WHAT THE EXERCISE ASKS: Run through the records and, wherever a line holds the word "agreement", return that line.

Stored entries:
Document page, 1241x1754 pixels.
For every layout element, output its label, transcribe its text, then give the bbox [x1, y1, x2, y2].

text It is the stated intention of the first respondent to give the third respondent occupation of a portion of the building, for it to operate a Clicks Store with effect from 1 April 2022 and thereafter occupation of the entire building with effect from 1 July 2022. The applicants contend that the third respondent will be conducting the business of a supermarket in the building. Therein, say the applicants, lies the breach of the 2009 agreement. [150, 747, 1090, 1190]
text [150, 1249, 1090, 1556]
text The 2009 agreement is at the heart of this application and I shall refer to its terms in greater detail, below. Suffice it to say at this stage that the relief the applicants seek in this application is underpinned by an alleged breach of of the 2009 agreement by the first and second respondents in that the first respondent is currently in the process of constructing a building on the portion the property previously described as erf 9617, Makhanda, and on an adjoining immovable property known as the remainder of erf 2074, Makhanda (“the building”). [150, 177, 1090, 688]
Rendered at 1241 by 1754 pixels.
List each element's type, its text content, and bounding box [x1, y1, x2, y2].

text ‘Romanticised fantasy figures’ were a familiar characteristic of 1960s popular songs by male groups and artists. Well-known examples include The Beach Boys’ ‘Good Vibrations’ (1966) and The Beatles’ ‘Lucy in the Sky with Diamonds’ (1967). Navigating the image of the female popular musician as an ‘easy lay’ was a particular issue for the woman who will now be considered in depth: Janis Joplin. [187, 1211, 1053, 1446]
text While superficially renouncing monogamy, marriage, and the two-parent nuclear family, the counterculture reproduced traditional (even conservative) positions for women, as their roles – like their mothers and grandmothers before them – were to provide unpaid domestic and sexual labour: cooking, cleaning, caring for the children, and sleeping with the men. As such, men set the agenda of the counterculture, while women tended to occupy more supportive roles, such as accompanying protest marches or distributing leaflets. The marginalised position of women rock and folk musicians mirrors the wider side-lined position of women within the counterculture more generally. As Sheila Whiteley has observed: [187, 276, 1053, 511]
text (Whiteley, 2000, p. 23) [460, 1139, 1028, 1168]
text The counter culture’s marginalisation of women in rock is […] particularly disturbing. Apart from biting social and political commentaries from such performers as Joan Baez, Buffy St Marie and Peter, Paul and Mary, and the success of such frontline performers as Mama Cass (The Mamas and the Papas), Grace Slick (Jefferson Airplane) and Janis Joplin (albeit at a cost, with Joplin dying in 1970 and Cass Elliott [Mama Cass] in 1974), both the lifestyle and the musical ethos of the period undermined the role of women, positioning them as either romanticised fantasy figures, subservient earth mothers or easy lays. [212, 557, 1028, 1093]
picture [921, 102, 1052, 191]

SOLUTION BELOW:
text It is the stated intention of the first respondent to give the third respondent occupation of a portion of the building, for it to operate a Clicks Store with effect from 1 April 2022 and thereafter occupation of the entire building with effect from 1 July 2022. The applicants contend that the third respondent will be conducting the business of a supermarket in the building. Therein, say the applicants, lies the breach of the 2009 agreement. [150, 747, 1090, 1190]
text The 2009 agreement is at the heart of this application and I shall refer to its terms in greater detail, below. Suffice it to say at this stage that the relief the applicants seek in this application is underpinned by an alleged breach of of the 2009 agreement by the first and second respondents in that the first respondent is currently in the process of constructing a building on the portion the property previously described as erf 9617, Makhanda, and on an adjoining immovable property known as the remainder of erf 2074, Makhanda (“the building”). [150, 177, 1090, 688]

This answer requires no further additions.